この中には、新しい産業に向けて設備投資を促進する減税もあれば、内部留保を使ってもらうために要件を厳格化する増税に近いものもあります。

 

1.第5世代移動通信システム(5G):減税

<概要>
 Society5.0(AIや自動運転が普及する超スマート社会)の実現に不可欠な5Gシステムを構築するために従来より大型の特別償却又は税額控除が創設されます。

<内容>
基地局整備や機械などで主務大臣の確認を受けたものが対象。
30%特別償却または15%税額控除(法人税の20%が上限)
・地域課題の解決に資するローカル5Gについて固定資産税の特例措置を創設する。

<適用時期>
特定高度情報通信システム普及促進法の施行日~令和4年3月31日

 

2.内部留保から設備投資への誘導:増税

<概要>
 大企業の内部留保が増加し続けていることから、設備投資に消極的な企業については従来以上に研究開発税制などの税額控除規定が使いにくくされます。

<内容>
大企業の国内設備投資額が償却費の10%超必要⇒30%超必要に引き上げ

賃上げ及び設備投資の税額控除については設備投資が償却費の90%以上必要⇒95%以上必要に引き上げ

 

3.措置法特別償却の整理:増税

<概要>
 租税特別措置法による設備投資の減税策について、利用状況などを踏まえて縮小されるものがあります。

<内容>
中小企業者等の少額減価償却資産の損金算入:従業員要件を1000人以下から500人以下に引き下げて2年延長。

・革新的情報産業活用設備の特別償却又は税額控除、情報流通円滑化設備の特別償却、企業主導型保育施設の割増償却制度等について、適用期限の到来をもって廃止されます。

 

 租税特別措置法による減税は期間限定なので、いつまで使えるか、要件が変更されていないか、といった点に注意が必要です。
_ _ _ _ _ _ _
▶ **課題一覧**
1 – 税制改正の文章によると、5Gシステムの減税で受けられる特別償却と税額控除の割合はそれぞれ何%ですか。
2 – 税制改正の文章のうち、「この中には、新しい産業に向け」から「30%特別償却または15%税額控除(法人税の20%が上限)」までの部分をすべて、一字も変えずに書き写してください。

▶ **データ抜粋**
_ _ _ _ _ _ _
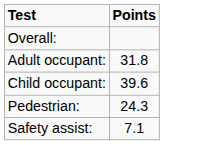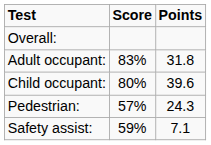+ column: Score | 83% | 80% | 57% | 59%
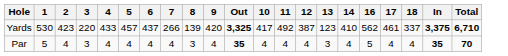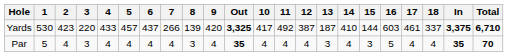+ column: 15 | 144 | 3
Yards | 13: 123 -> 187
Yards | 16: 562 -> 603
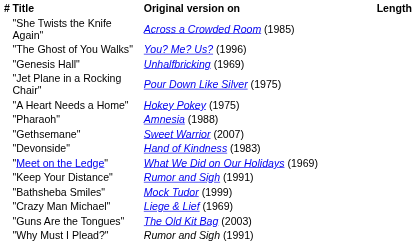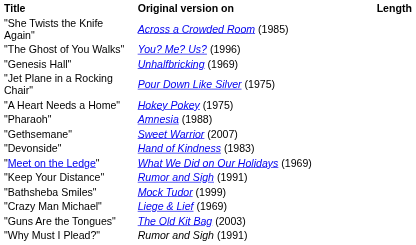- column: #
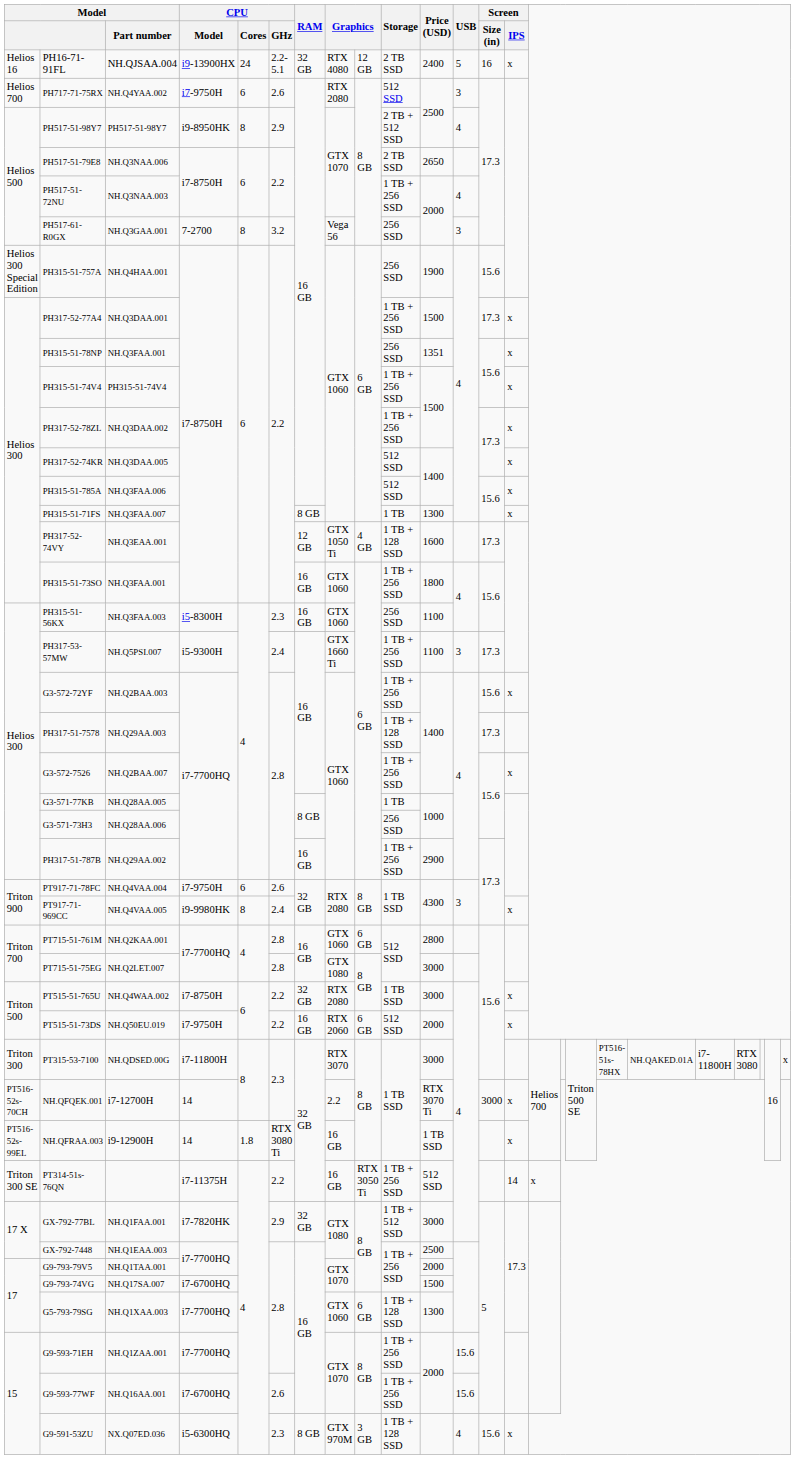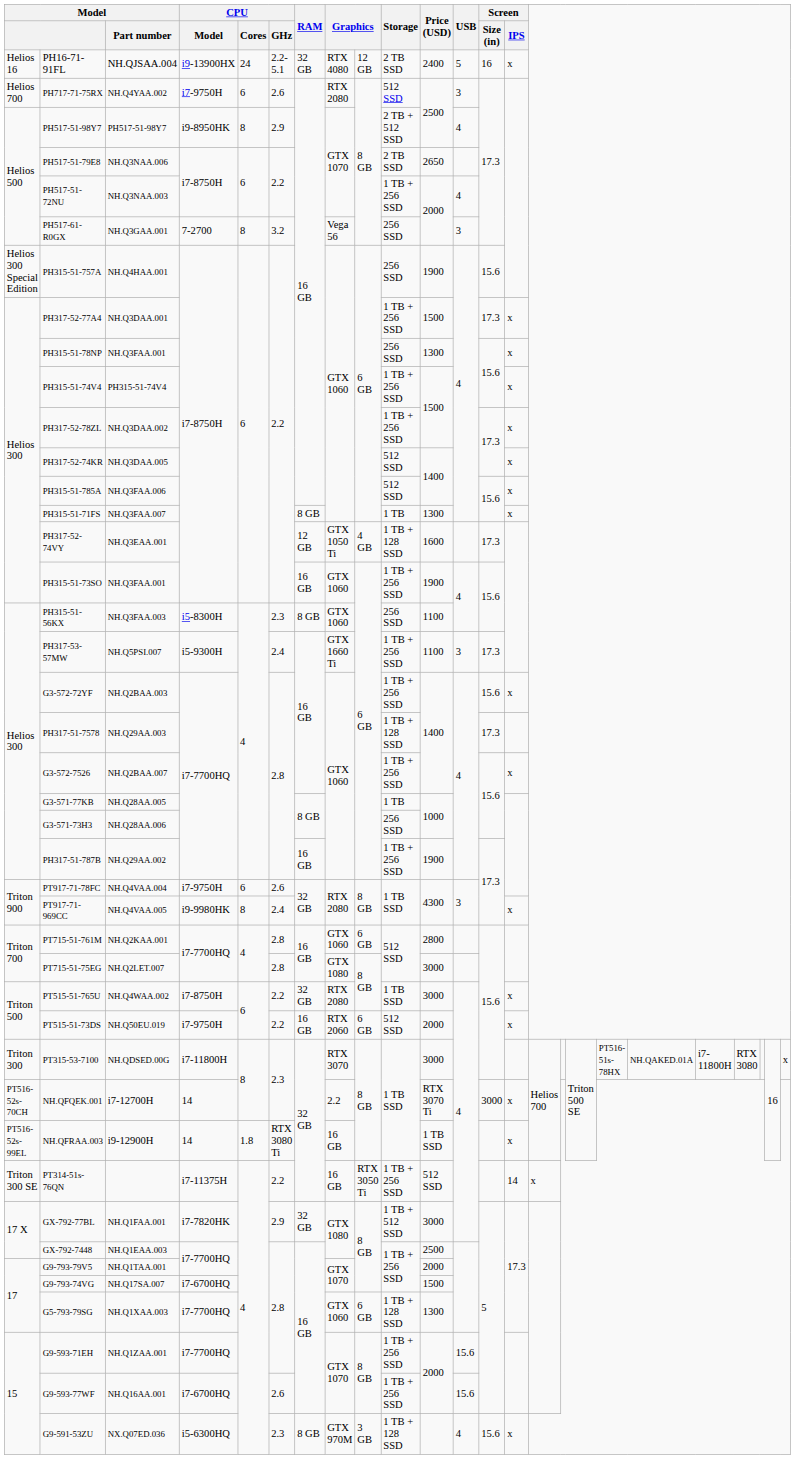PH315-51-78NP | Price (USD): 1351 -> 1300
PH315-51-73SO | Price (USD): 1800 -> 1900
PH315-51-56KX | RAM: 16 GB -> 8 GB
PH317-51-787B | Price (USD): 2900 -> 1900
_ _ _ _ _ _ _
▶ **演習の結果**
1 – 特別償却は30%、税額控除は15%（法人税の20%が上限）です。

2 –
この中には、新しい産業に向けて設備投資を促進する減税もあれば、内部留保を使ってもらうために要件を厳格化する増税に近いものもあります。

 

1.第5世代移動通信システム(5G):減税

<概要>
 Society5.0(AIや自動運転が普及する超スマート社会)の実現に不可欠な5Gシステムを構築するために従来より大型の特別償却又は税額控除が創設されます。

<内容>
基地局整備や機械などで主務大臣の確認を受けたものが対象。
30%特別償却または15%税額控除(法人税の20%が上限)